Credit: Brandon Gaukel photo
Credit: Brandon Gaukel photo
This year, sandwiched in the 13 days between the 2010 Olympic and Paralympic Games, all signs pointed to Canada’s largest and best-attended gay ski week being stuck between the proverbial rock and a hard place. Again.
Having survived several changes in ownership and some rocky economic moments in the last few years, the WinterPride phoenix that soared so high in 2009 appeared to be threatened by a new set of serious challenges in 2010.
As anticipated, strict restrictions from Vancouver’s Olympic organizing committee (VANOC) limited the availability of venue space for WinterPride events in and around Whistler, and holding WinterPride in March instead of January meant the festival would have to compete with other gay travel hotspots like the Sydney Mardi Gras and the Miami Beach Winter Party.
There were also the lingering effects of the 2008 global economic downturn and strong Canadian dollar to consider, as well as the Olympic burnout factor, which prevented many Vancouver weekend warriors from making the trek to Whistler.
As if that wasn’t enough, Mother Nature wasn’t feeling too cooperative either: the unseasonably warm weather that plagued the Olympics lingered, leaving less-than-desirable ski conditions on both the Whistler and Blackcomb mountain runs.
As I geared up for my Mar 4–7 visit to WinterPride to take in the last half of this year’s week-long festival, I wondered whether there would be any gays and lesbians in the resort to greet me when I arrived.
Like last year, rainbow flags were the first thing I noticed as we pulled into Whistler Village. Followed, thankfully, by large groups of gay travellers strolling around the resort.
“This year was much more complicated,” admits Dean Nelson, CEO of Alpenglow Productions, which now produces WinterPride.
Nelson estimates that this year’s gay ski week attendance dropped to 1,500 people, down from approximately 2,500 the year before.
Still, he says he did meet a few people who extended their Olympic stay to include WinterPride.
“What was more interesting was the number of local LGBT members who came out for the first time because of Pride House,” he notes. “They enjoyed the space and came out to experience the festival as a result.”
In addition to Pride House (the groundbreaking gay space Nelson created for the Olympics), large promotional banners throughout the ski resort and a 10-foot-tall, four-sided WinterPride placard displayed prominently in Whistler’s main thoroughfare boosted the profile of this year’s gay ski week with Whistler’s influx of tourists.
However, in contrast to last year’s festival programming, which included the Mr Gay World competition and its related day and evening teaser events, I had more difficulty meeting gays and lesbians outside of the après ski and night parties.
But nothing was going to keep Carl Roberts and his gay ski club away from Whistler this year.
“We have been planning this trip for years,” the 52-year-old engineer from Chicago tells me through sunlit hot-tub steam at the Coast Blackcomb Suites.
“It is so beautiful here.
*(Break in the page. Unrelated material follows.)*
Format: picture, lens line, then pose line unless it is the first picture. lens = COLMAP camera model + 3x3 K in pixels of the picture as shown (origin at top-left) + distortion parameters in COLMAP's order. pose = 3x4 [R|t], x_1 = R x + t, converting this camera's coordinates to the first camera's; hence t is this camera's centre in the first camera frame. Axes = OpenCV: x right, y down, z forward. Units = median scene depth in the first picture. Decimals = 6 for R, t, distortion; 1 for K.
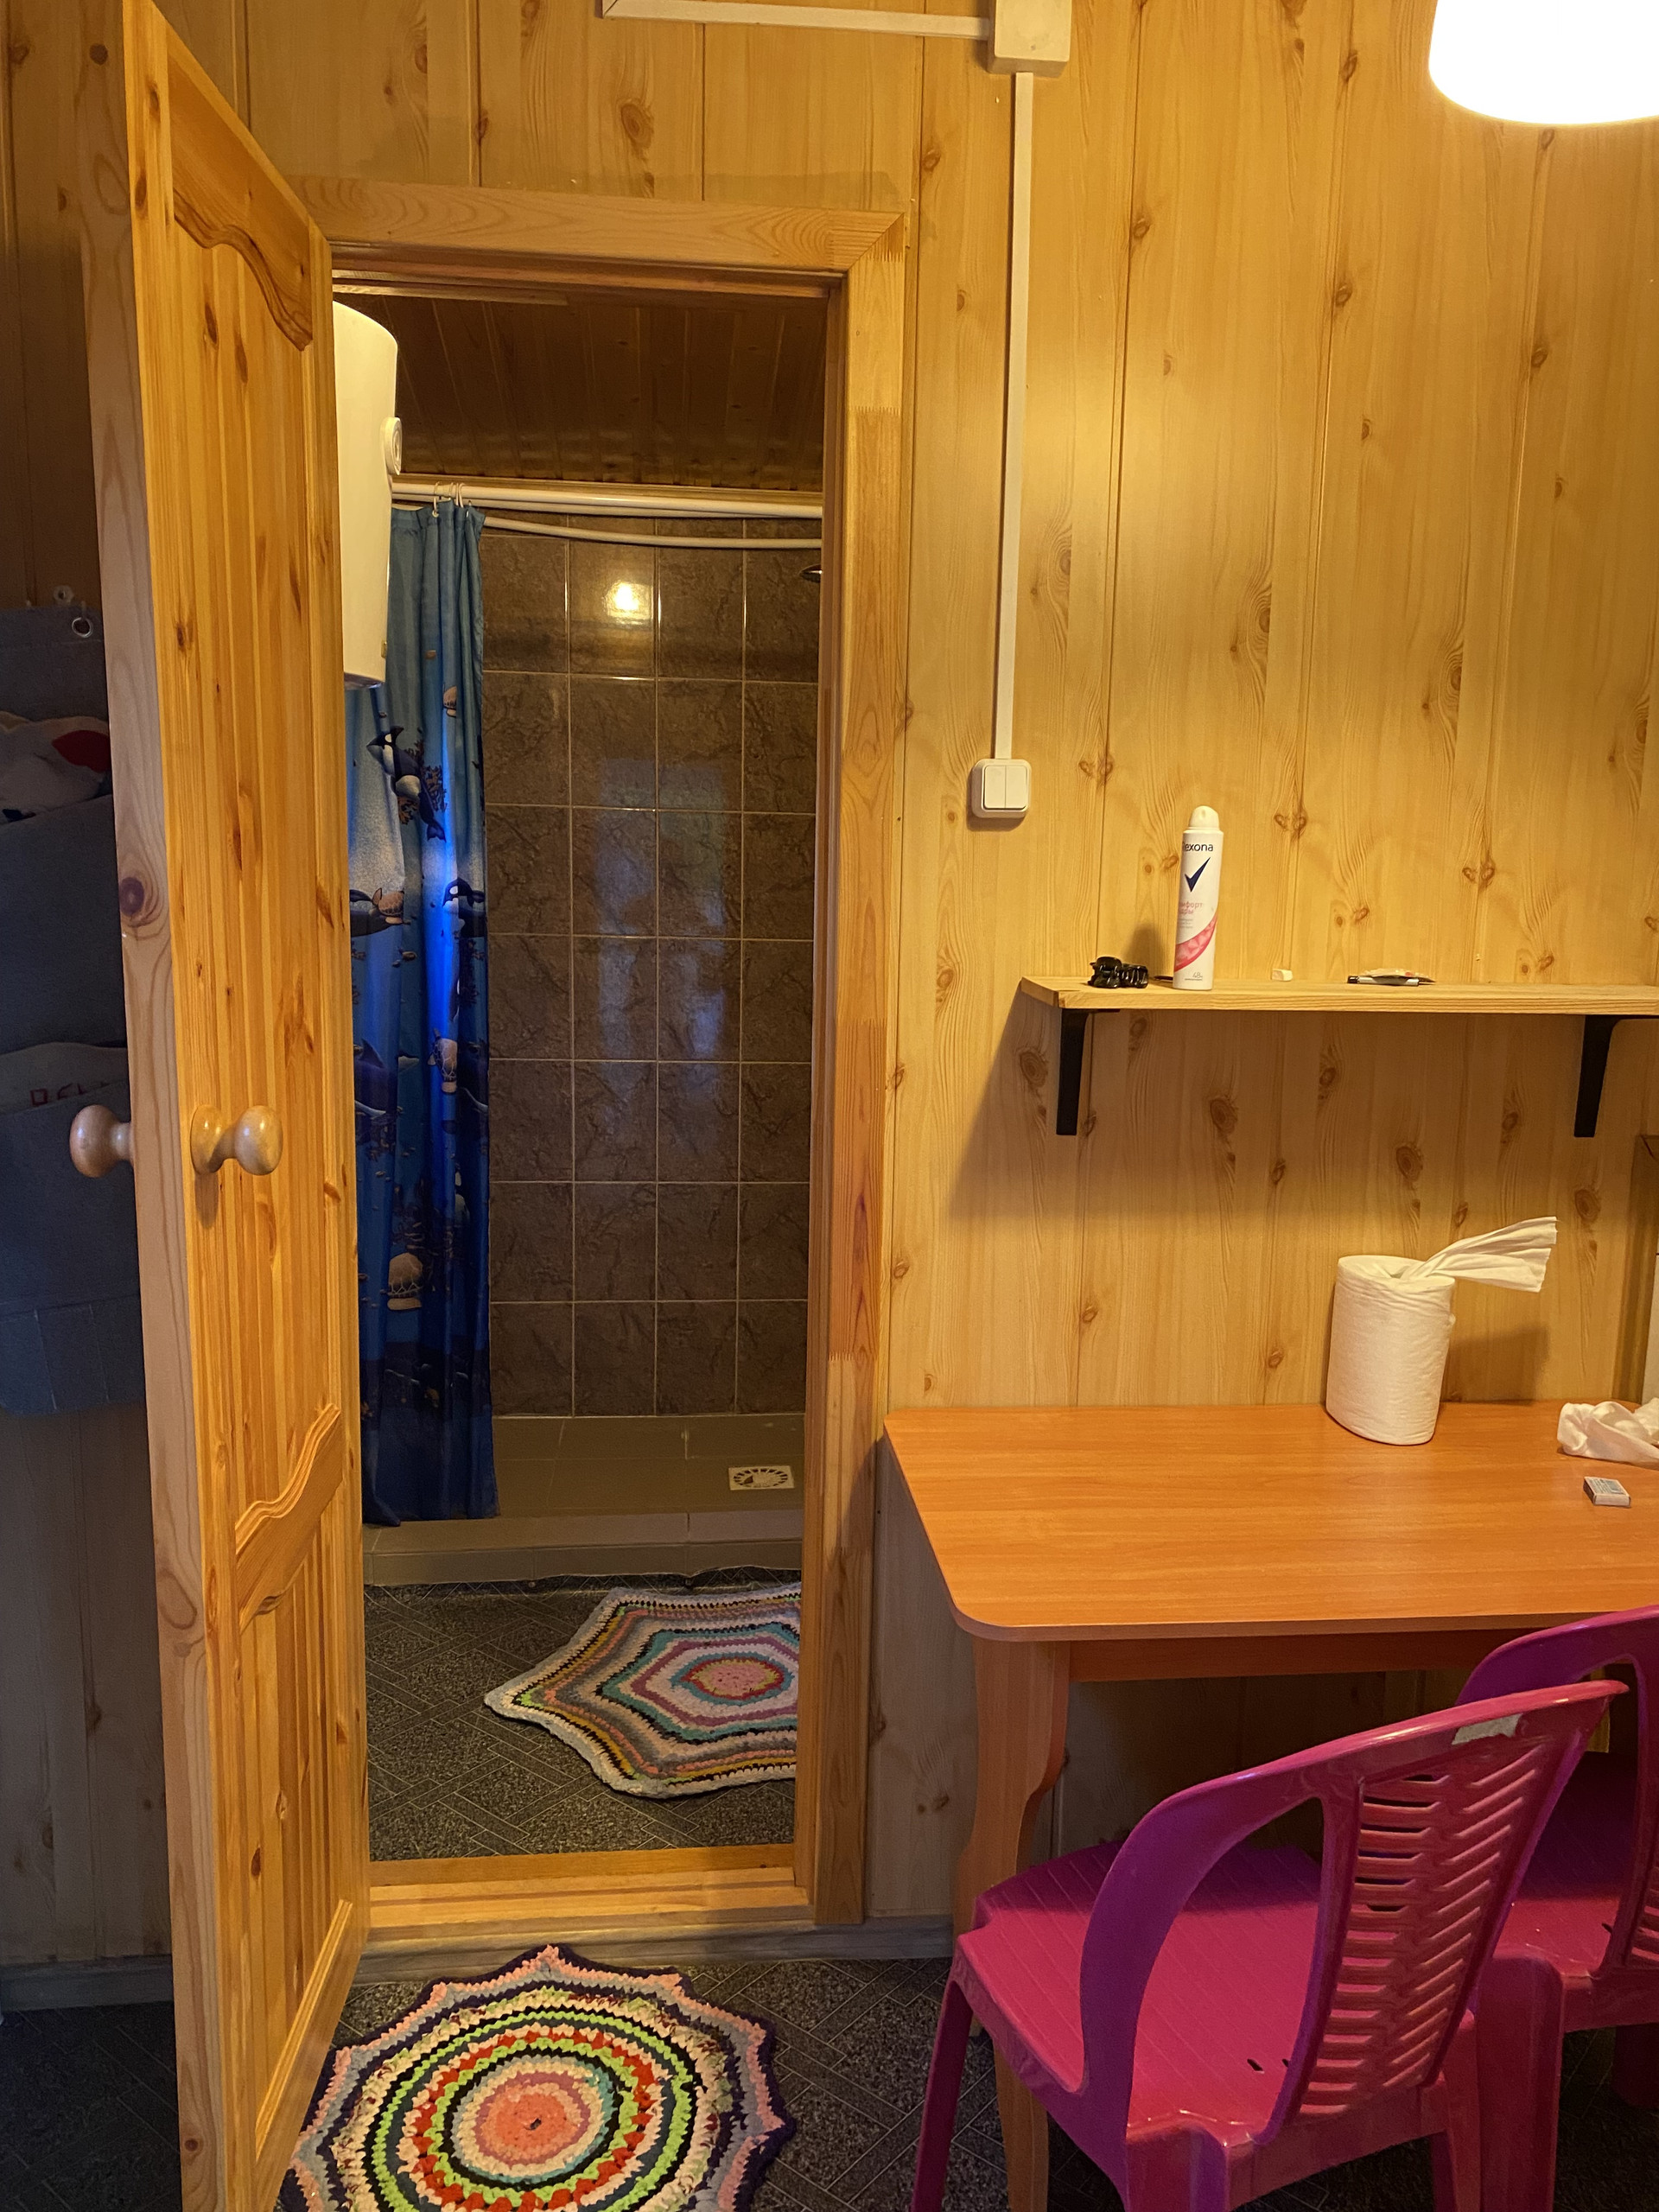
lens RADIAL K [[1650.7, 0, 829.5], [0, 1650.7, 1106.0], [0, 0, 1]] dist [0.138078, -0.271948]
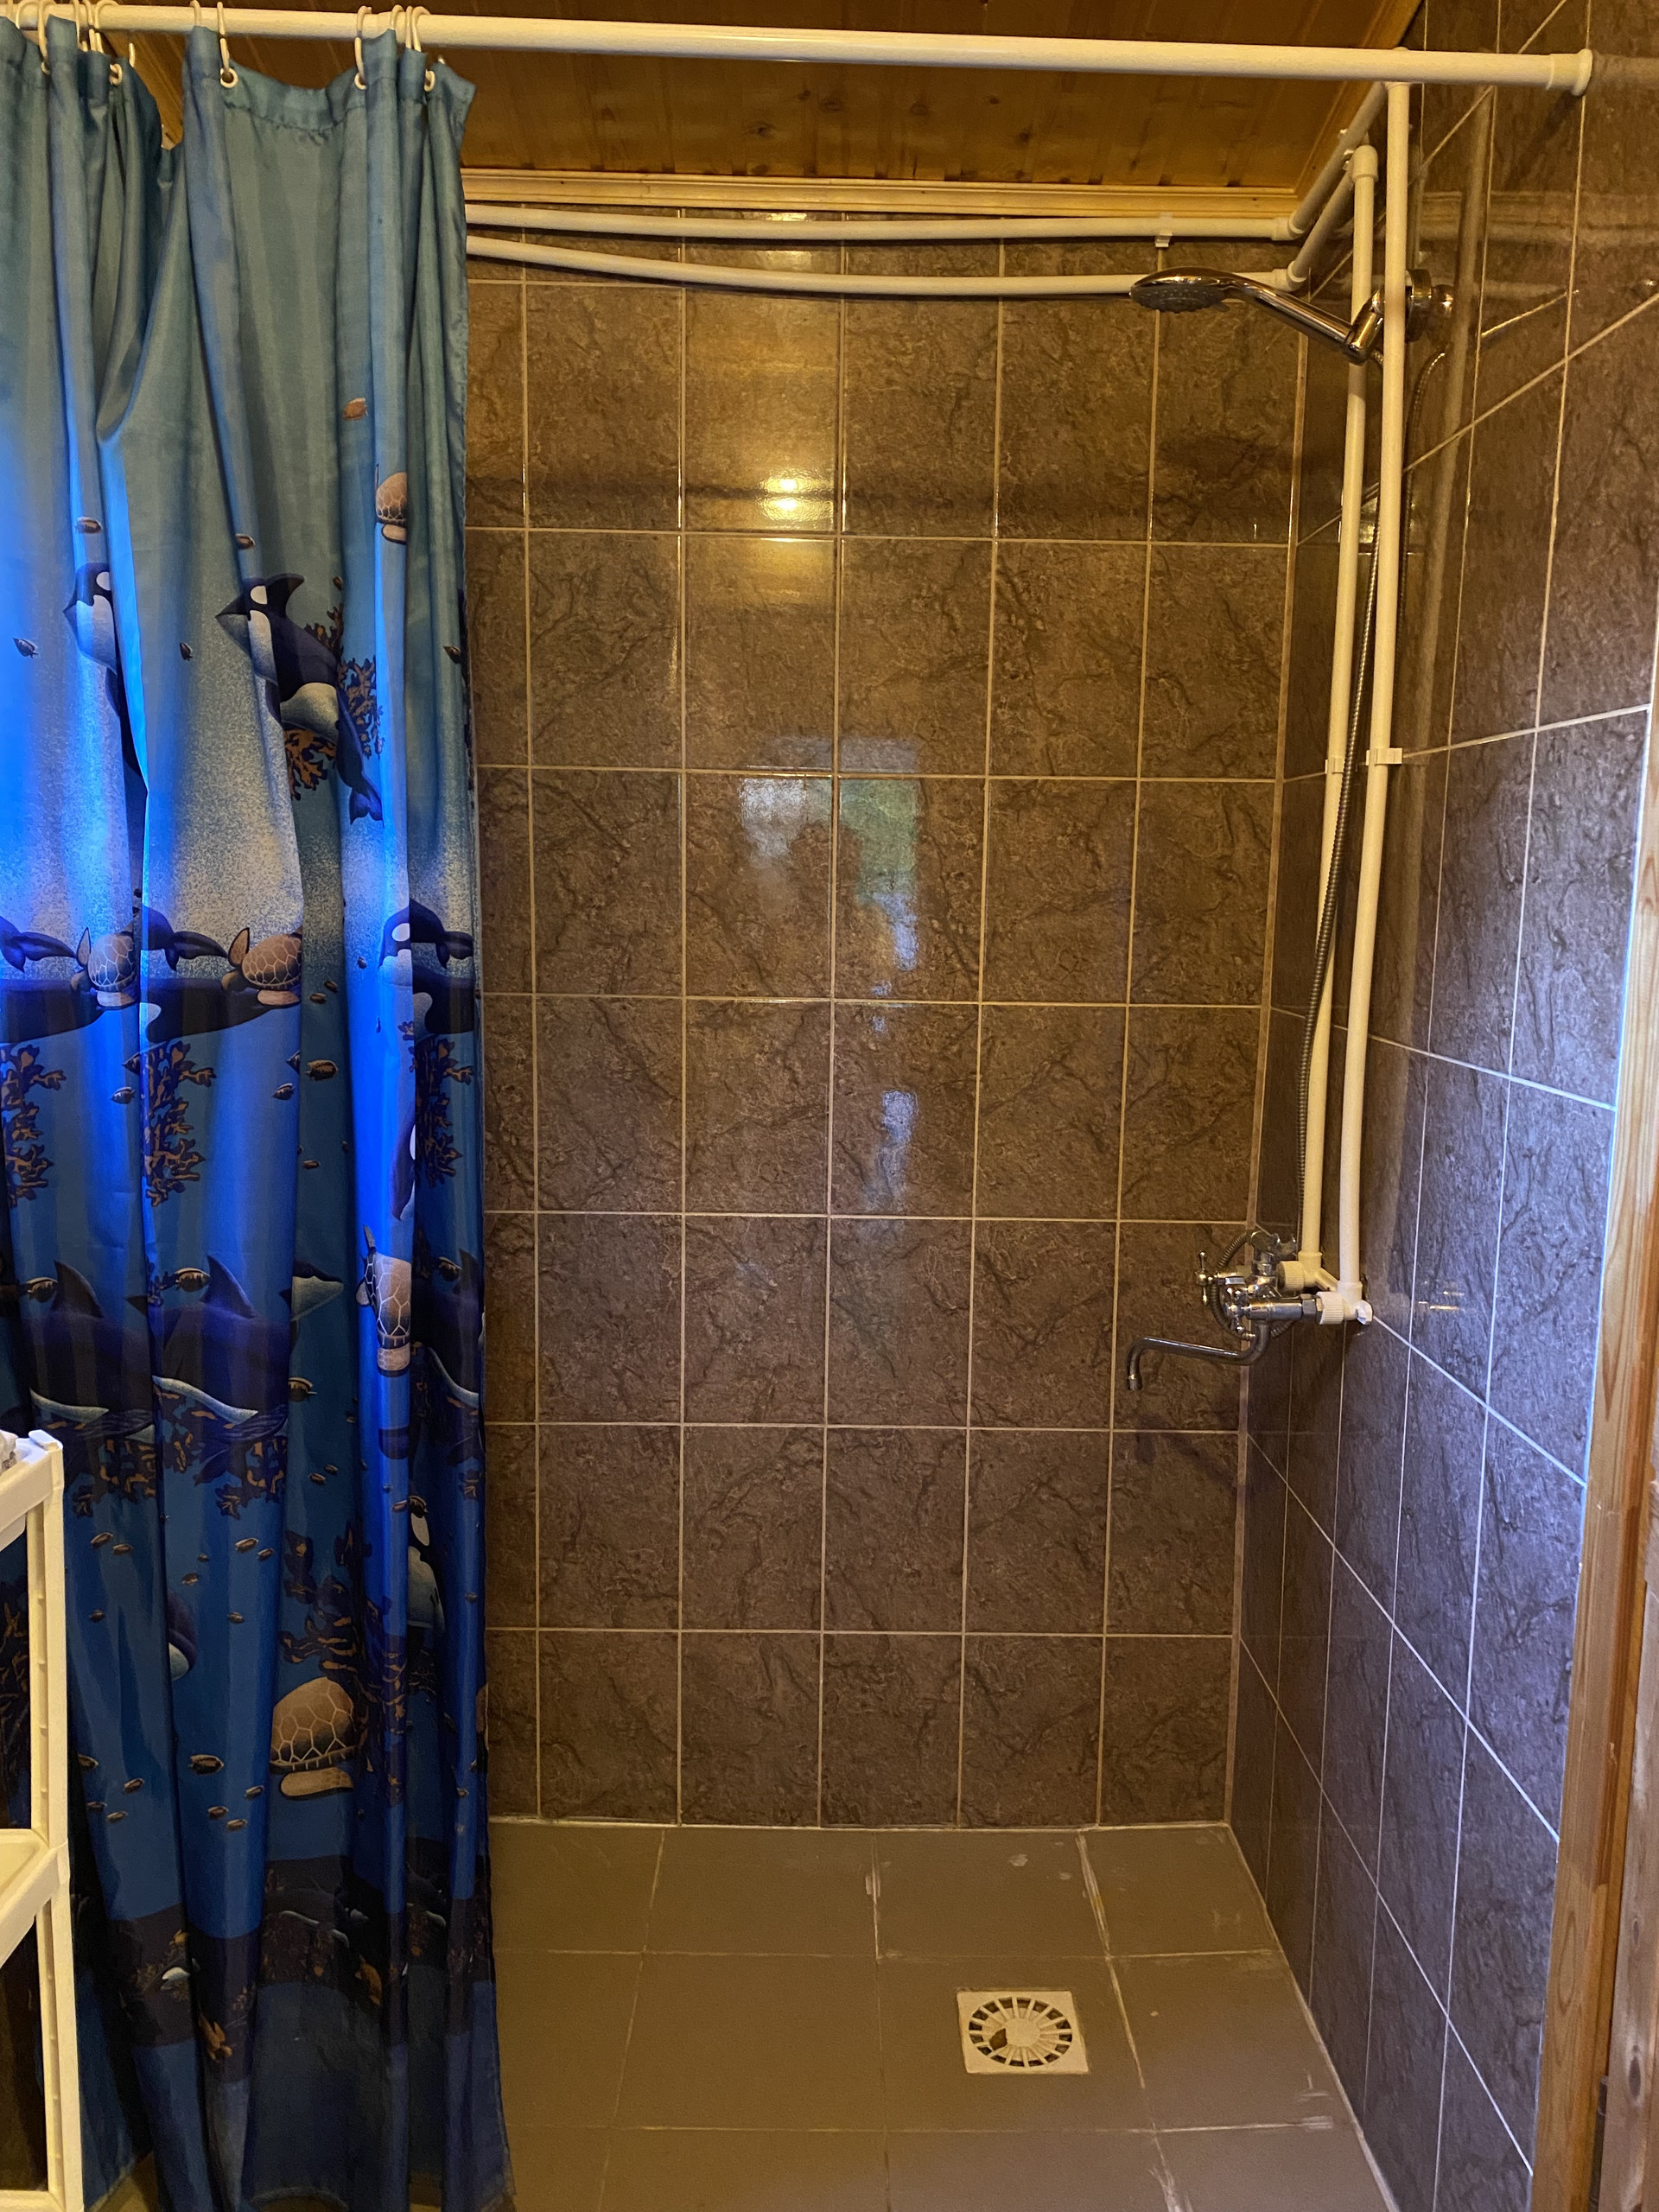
lens RADIAL K [[1650.7, 0, 829.5], [0, 1650.7, 1106.0], [0, 0, 1]] dist [0.138078, -0.271948]
pose [[0.995919, 0.009880, -0.089710, -0.058793], [-0.010184, 0.999944, -0.002928, -0.070272], [0.089676, 0.003830, 0.995964, 0.477746]]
And although we didn’t plan on coming because of the Olympics, seeing the venues and infrastructure left over in Whistler were an added bonus,” he says.
Roberts was surprised at how many Americans he met in Whistler, though he was hoping to meet more tourists from other parts of the world.
Daryl Kochan, a 44-year-old insurance industry executive and a hockey player with Vancouver’s gay Cutting Edges team, has regularly attended gay ski week in Whistler over the course of its 18-year history. He echoes Roberts’ sentiment.
On the bus ride back from a backcountry snowmobiling trek, Kochan tells me there were way more international visitors here 10 years ago than this year.
“This one still feels like it’s reviving. Four years ago, after WinterPride was sold to new owners, it was quite dead,” he says.
For Kochan and many other repeat visitors I spoke to over the weekend, the new ownership has breathed fresh life into Whistler’s gay ski week.
“I can’t believe how well organized it is,” Kochan remarks. “It’s way better than any prior years I’ve gone. You see the sponsorship more, the website is easier to get through and [there are] way more events. Before, it used to be just one or two events, but now it’s so inclusive for lesbians especially and for the men.”
The allure of WinterPride is still strongest, perhaps, for its first-time visitors, like Mr Gay World 2010 winner Charl van den Berg, who was in Whistler as an ambassador for the festival and intends to return next year.
“I didn’t know it was going to be this big. I’ve never seen so many guys in one spot,” he said. “I always thought the gay scene was the same across the world. I was completely proven wrong when I came to Canada. Guys are guys’ guys here — I’ve never seen so many beards in my life — and Canadian guys are the nicest guys I’ve ever met.”